Bacaan »
***
Tasurrun Nazhirin

Sejak dulu aku selalu ingin nulis tentang selera fashion, gaya berpakaian Mbah yang menurutku, berkelas. Hahaha. Beneran deh. She got style. Bahkan di usianya yang tidak muda lagi, Mbahku masih "tasurrun nazhirin" alias enak dipandang. Anggun, sederhana, cantik tapi tidak berlebihan. Caranya berjalan, memakai kerudung, memadu-padankan kebaya dengan sarung, sampai caranya menenteng tas, sungguh menawan. Kalau diajak makan di restoran hotel bintang lima sekalipun, Mbah tidak canggung. Ia tahu bagaimana makan pakai pisau dan garpu, bagaimana mengaduk teh dan meletakkan sendok, serta bagaimana duduk dan menarik kursi. Like a royal lady.

Gaya berpakaian Mbah sejak dulu tidak berubah. Zaman boleh berganti, namun Mbah tetap setia mengenakan selendang, kebaya, dan kain sarung, yang selalu matching.

Bila keluar rumah, Mbah menutup rambut bersanggulnya dengan kerudung kecil yang disebutnya "krepus", beberapa hasil rajutan tangannya sendiri. Ia sering memetik beberapa kuntum melati, lalu diselipkan di dalam krepusnya. Aroma wangi inilah yang sangat khas Mbah. Kalau mau bepergian, Mbah mengenakan selendang panjang yang dililitkan. Ada satu favoritnya, selendang Turki tebal hadiah cucunya dari Jeddah.

Kebaya Mbah pas di badan, dengan model yang tidak pernah berubah. Mbah nggak betah kalau kebayanya kekecilan atau kebesaran. Pasti didedel kalau engga langsung dikasih orang. Pilihan motif dan warnanya cenderung kalem. Aneka gradasi coklat, hitam, putih, ungu muda, krem, baru-baru ini aku lihat juga kebaya baru Mbah berwarna merah muda. Tidak ada renda, tidak ada manik-manik. Tapi manis. Kalau bepergian naik pesawat atau ke tempat dingin, Mbah tidak lupa menenteng kardigan putih rajut.
***
Tugas Latihan »
a – Tulis ulang bagian bacaan tentang gaya berpakaian Mbah: mulailah dari bagian yang memuat "Gaya berpakaian Mbah sejak" dan berhentilah setelah "cucunya dari Jeddah.". Tukar setiap "Mbah" di dalamnya dengan "Nenek".
b – Ulangi persis baris-baris entri data, mulai dari baris pertama entri hingga baris yang memuat "15: (802, 371)", termasuk baris tersebut. Hilangkan baris penanda gambar dari jawaban.
Bacaan di atas dan entri data berikut diambil dari sumber yang berbeda.

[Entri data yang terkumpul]
***
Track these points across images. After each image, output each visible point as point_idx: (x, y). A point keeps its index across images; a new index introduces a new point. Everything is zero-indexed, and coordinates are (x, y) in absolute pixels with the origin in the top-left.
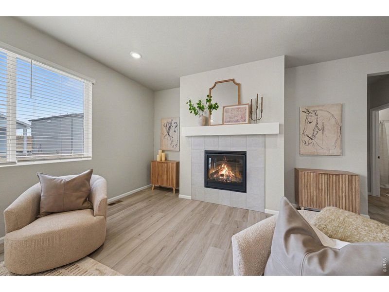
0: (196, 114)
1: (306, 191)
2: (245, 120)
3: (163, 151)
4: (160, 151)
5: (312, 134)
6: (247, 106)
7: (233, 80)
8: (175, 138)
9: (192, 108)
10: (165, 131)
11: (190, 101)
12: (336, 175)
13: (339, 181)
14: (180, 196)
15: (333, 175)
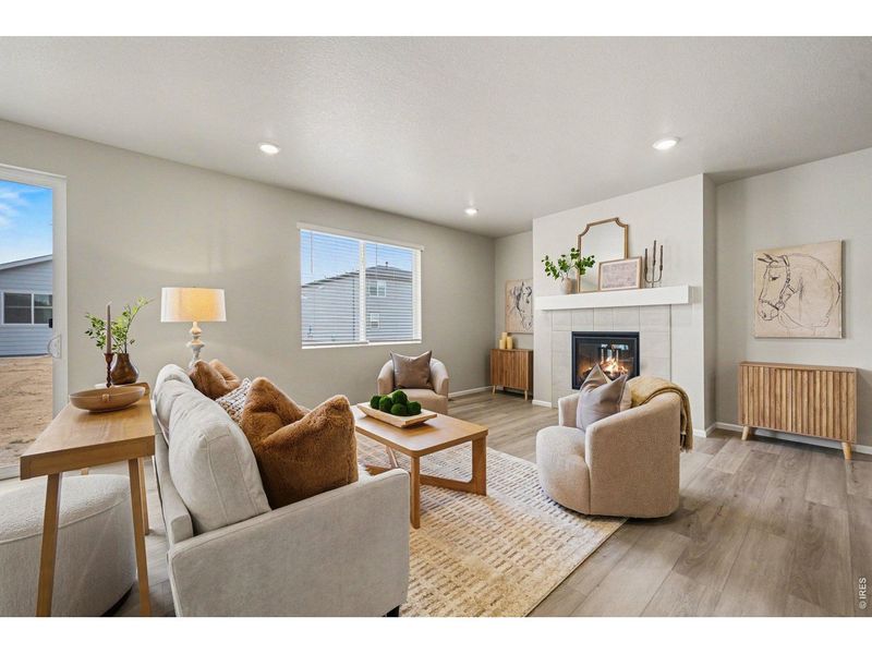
0: (557, 276)
1: (751, 399)
2: (634, 284)
3: (509, 334)
4: (504, 334)
5: (778, 300)
6: (638, 260)
7: (617, 220)
8: (527, 314)
9: (550, 269)
10: (512, 301)
11: (547, 258)
12: (809, 371)
13: (815, 383)
14: (534, 401)
15: (802, 371)
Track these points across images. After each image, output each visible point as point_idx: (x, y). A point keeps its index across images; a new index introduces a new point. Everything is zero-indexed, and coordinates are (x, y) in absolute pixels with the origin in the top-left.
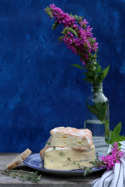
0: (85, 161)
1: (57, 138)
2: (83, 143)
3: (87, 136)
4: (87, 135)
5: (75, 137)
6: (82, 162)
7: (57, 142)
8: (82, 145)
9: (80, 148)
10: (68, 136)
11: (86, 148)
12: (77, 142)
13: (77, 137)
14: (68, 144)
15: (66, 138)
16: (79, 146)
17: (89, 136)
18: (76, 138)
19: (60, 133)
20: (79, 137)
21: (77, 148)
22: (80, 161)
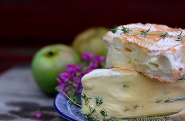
0: (181, 100)
1: (115, 50)
2: (161, 67)
3: (170, 52)
4: (169, 49)
5: (145, 51)
6: (172, 103)
7: (115, 58)
8: (160, 71)
9: (158, 76)
10: (134, 47)
11: (168, 79)
12: (152, 63)
13: (149, 51)
14: (136, 65)
15: (131, 51)
16: (155, 71)
17: (175, 50)
18: (149, 54)
19: (118, 39)
20: (154, 51)
21: (152, 76)
22: (166, 101)
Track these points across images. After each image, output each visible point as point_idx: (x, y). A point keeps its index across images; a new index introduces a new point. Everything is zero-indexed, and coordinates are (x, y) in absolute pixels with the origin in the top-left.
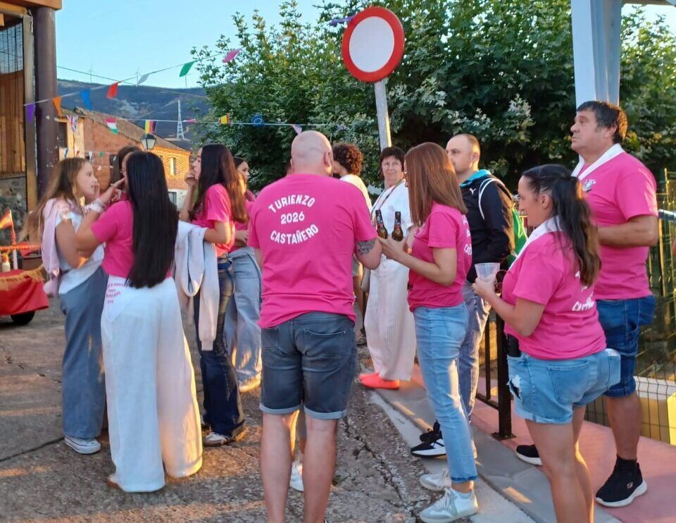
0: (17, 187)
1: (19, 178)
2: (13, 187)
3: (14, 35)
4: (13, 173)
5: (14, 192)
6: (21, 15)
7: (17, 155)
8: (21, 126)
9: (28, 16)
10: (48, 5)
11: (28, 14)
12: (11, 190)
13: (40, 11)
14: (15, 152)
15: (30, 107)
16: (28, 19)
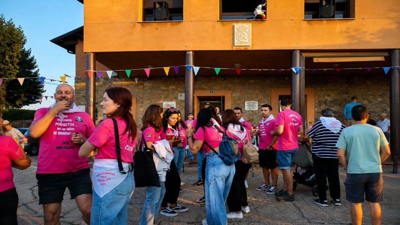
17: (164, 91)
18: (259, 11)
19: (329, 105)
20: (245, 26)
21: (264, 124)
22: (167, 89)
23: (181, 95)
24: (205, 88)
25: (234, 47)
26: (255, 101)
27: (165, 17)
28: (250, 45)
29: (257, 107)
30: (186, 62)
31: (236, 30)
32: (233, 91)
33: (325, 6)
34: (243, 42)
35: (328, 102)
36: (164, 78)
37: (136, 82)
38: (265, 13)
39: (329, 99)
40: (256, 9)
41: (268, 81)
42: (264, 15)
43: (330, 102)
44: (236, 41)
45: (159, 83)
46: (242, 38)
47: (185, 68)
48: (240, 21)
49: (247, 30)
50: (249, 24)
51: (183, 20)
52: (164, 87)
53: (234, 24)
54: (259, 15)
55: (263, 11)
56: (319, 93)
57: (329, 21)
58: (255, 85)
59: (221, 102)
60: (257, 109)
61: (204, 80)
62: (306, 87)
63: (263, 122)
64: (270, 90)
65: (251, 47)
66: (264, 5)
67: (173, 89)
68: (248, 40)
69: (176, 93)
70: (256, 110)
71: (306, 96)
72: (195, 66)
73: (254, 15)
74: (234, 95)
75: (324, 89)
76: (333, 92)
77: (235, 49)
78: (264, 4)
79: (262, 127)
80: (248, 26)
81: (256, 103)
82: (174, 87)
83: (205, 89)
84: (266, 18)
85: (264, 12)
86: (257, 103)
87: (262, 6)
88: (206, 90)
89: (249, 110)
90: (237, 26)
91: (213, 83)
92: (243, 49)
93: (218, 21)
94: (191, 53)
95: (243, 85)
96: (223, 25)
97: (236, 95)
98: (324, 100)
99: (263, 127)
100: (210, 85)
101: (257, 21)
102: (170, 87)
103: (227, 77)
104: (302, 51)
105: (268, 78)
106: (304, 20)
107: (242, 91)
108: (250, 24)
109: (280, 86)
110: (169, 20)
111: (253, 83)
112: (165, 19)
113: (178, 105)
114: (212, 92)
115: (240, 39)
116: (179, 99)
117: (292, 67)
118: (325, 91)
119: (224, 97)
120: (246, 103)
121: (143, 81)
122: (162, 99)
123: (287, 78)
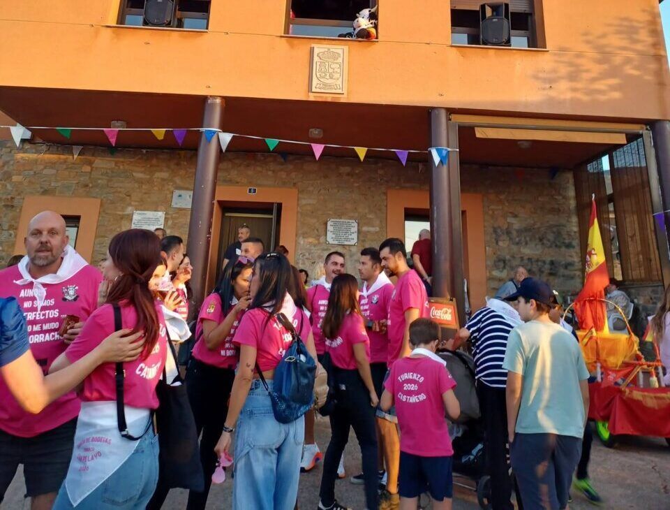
0: (656, 296)
1: (658, 286)
2: (653, 296)
3: (636, 149)
4: (652, 280)
5: (655, 301)
6: (641, 132)
7: (653, 262)
8: (653, 234)
9: (647, 131)
10: (664, 119)
11: (647, 129)
12: (651, 299)
13: (658, 125)
14: (651, 260)
15: (659, 215)
16: (647, 134)
17: (141, 182)
18: (363, 21)
19: (517, 239)
20: (333, 50)
21: (368, 297)
22: (148, 177)
23: (180, 196)
24: (239, 180)
25: (311, 94)
26: (351, 221)
27: (169, 20)
28: (345, 91)
29: (355, 236)
30: (206, 122)
31: (316, 59)
32: (301, 192)
33: (491, 18)
34: (330, 86)
35: (514, 233)
36: (144, 151)
37: (75, 156)
38: (376, 27)
39: (516, 224)
40: (357, 15)
41: (380, 172)
42: (373, 31)
43: (519, 232)
44: (315, 81)
45: (131, 162)
46: (328, 77)
47: (200, 133)
48: (325, 39)
49: (340, 60)
50: (343, 47)
51: (207, 28)
52: (142, 173)
53: (313, 45)
54: (363, 30)
55: (371, 21)
56: (492, 207)
57: (501, 52)
58: (352, 180)
59: (273, 216)
60: (356, 240)
61: (237, 161)
62: (462, 191)
63: (365, 293)
64: (385, 194)
65: (345, 96)
66: (373, 10)
67: (163, 180)
68: (339, 82)
69: (168, 189)
70: (352, 242)
71: (464, 212)
72: (225, 131)
73: (354, 29)
74: (304, 202)
75: (502, 197)
76: (524, 207)
77: (312, 98)
78: (372, 8)
79: (363, 305)
80: (340, 51)
81: (353, 224)
82: (165, 175)
83: (237, 183)
84: (377, 38)
85: (375, 23)
86: (356, 225)
87: (370, 11)
88: (241, 186)
89: (336, 242)
90: (319, 49)
91: (259, 169)
92: (329, 100)
93: (281, 37)
94: (218, 101)
95: (326, 177)
96: (292, 46)
97: (309, 201)
98: (506, 226)
99: (366, 307)
100: (250, 173)
101: (360, 41)
102: (158, 175)
103: (291, 158)
104: (451, 111)
105: (380, 165)
106: (452, 46)
107: (322, 191)
108: (346, 48)
109: (408, 185)
110: (177, 27)
111: (348, 174)
112: (168, 25)
113: (170, 223)
114: (255, 191)
115: (323, 77)
116: (174, 205)
117: (431, 147)
118: (507, 204)
119: (280, 206)
120: (329, 223)
121: (93, 155)
122: (133, 203)
123: (421, 167)
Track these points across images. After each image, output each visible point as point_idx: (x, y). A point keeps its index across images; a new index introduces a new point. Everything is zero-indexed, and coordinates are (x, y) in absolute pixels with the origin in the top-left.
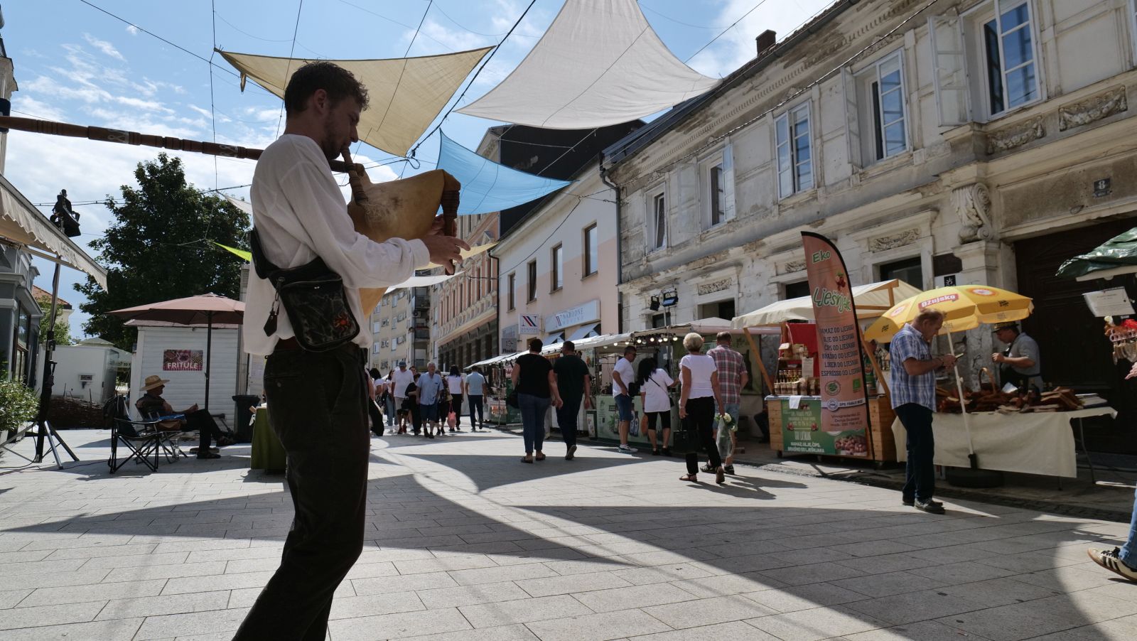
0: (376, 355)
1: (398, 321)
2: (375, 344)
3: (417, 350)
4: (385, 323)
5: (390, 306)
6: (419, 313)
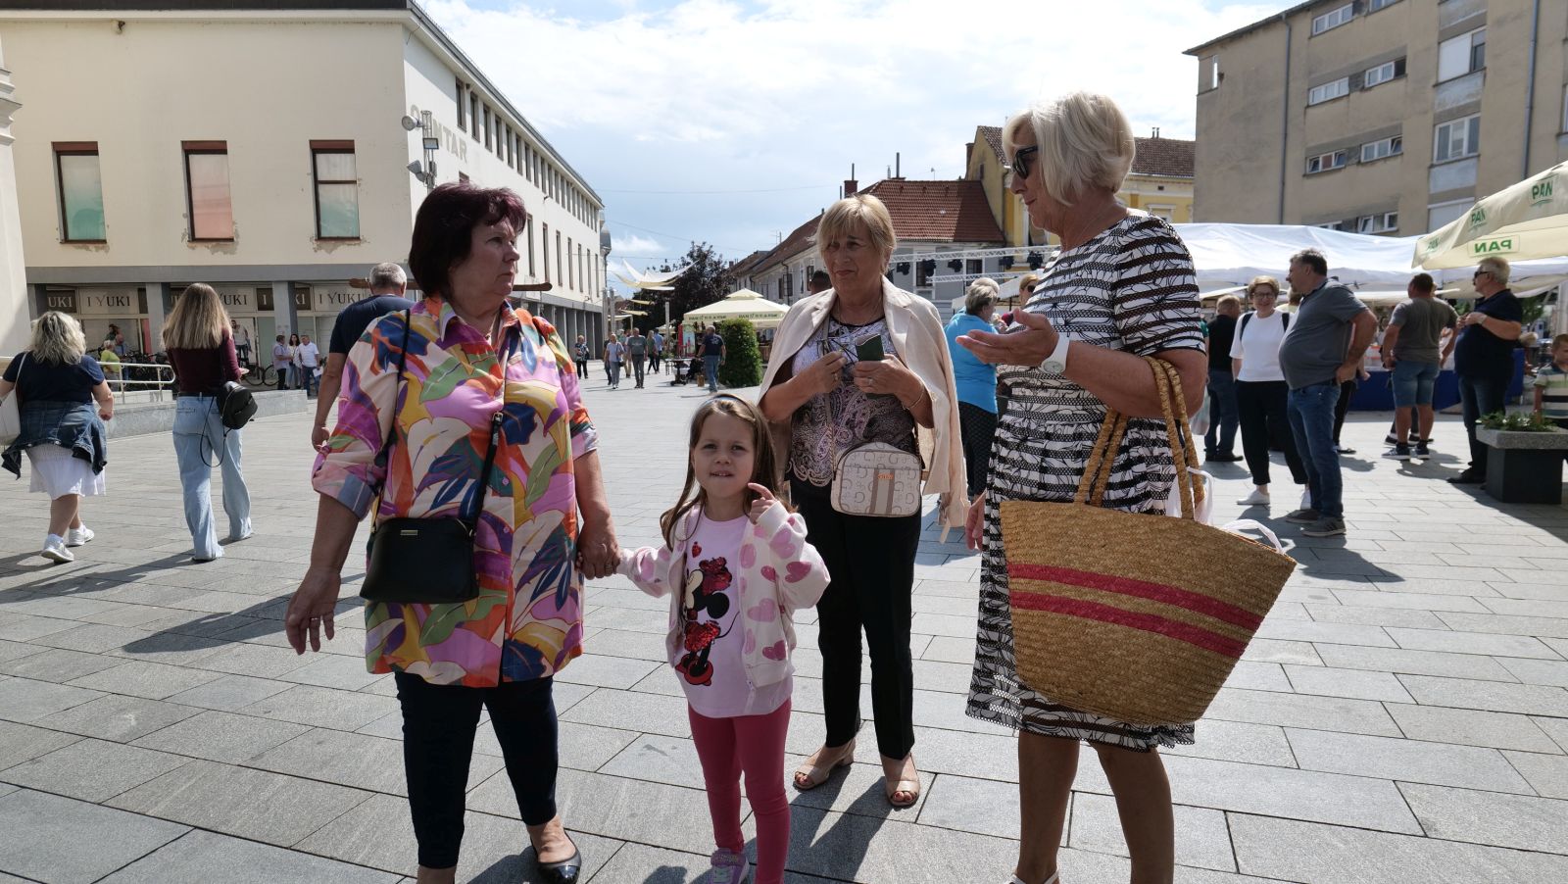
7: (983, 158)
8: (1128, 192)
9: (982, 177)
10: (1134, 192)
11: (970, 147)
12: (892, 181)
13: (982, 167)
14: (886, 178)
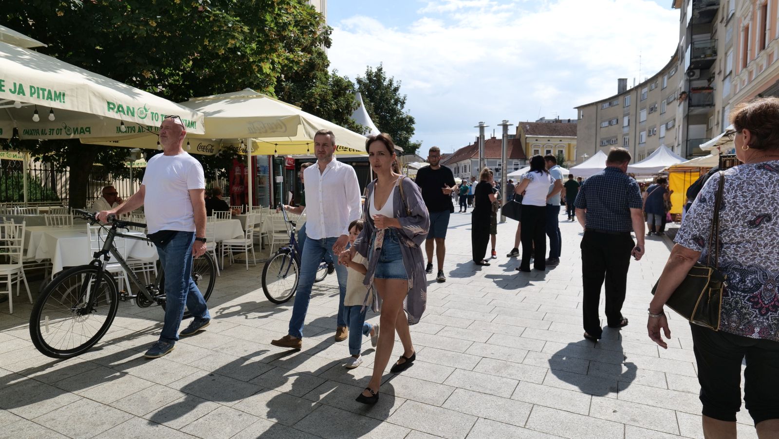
***
Jawaban Anda »
a –
Gaya berpakaian Nenek sejak dulu tidak berubah. Zaman boleh berganti, namun Nenek tetap setia mengenakan selendang, kebaya, dan kain sarung, yang selalu matching.

Bila keluar rumah, Nenek menutup rambut bersanggulnya dengan kerudung kecil yang disebutnya "krepus", beberapa hasil rajutan tangannya sendiri. Ia sering memetik beberapa kuntum melati, lalu diselipkan di dalam krepusnya. Aroma wangi inilah yang sangat khas Nenek. Kalau mau bepergian, Nenek mengenakan selendang panjang yang dililitkan. Ada satu favoritnya, selendang Turki tebal hadiah cucunya dari Jeddah.

b –
Track these points across images. After each image, output each visible point as point_idx: (x, y). A point keeps its index across images; a new index introduces a new point. Everything is zero-indexed, and coordinates are (x, y) in absolute pixels with the origin in the top-left.
0: (196, 114)
1: (306, 191)
2: (245, 120)
3: (163, 151)
4: (160, 151)
5: (312, 134)
6: (247, 106)
7: (233, 80)
8: (175, 138)
9: (192, 108)
10: (165, 131)
11: (190, 101)
12: (336, 175)
13: (339, 181)
14: (180, 196)
15: (333, 175)
0: (557, 276)
1: (751, 399)
2: (634, 284)
3: (509, 334)
4: (504, 334)
5: (778, 300)
6: (638, 260)
7: (617, 220)
8: (527, 314)
9: (550, 269)
10: (512, 301)
11: (547, 258)
12: (809, 371)
13: (815, 383)
14: (534, 401)
15: (802, 371)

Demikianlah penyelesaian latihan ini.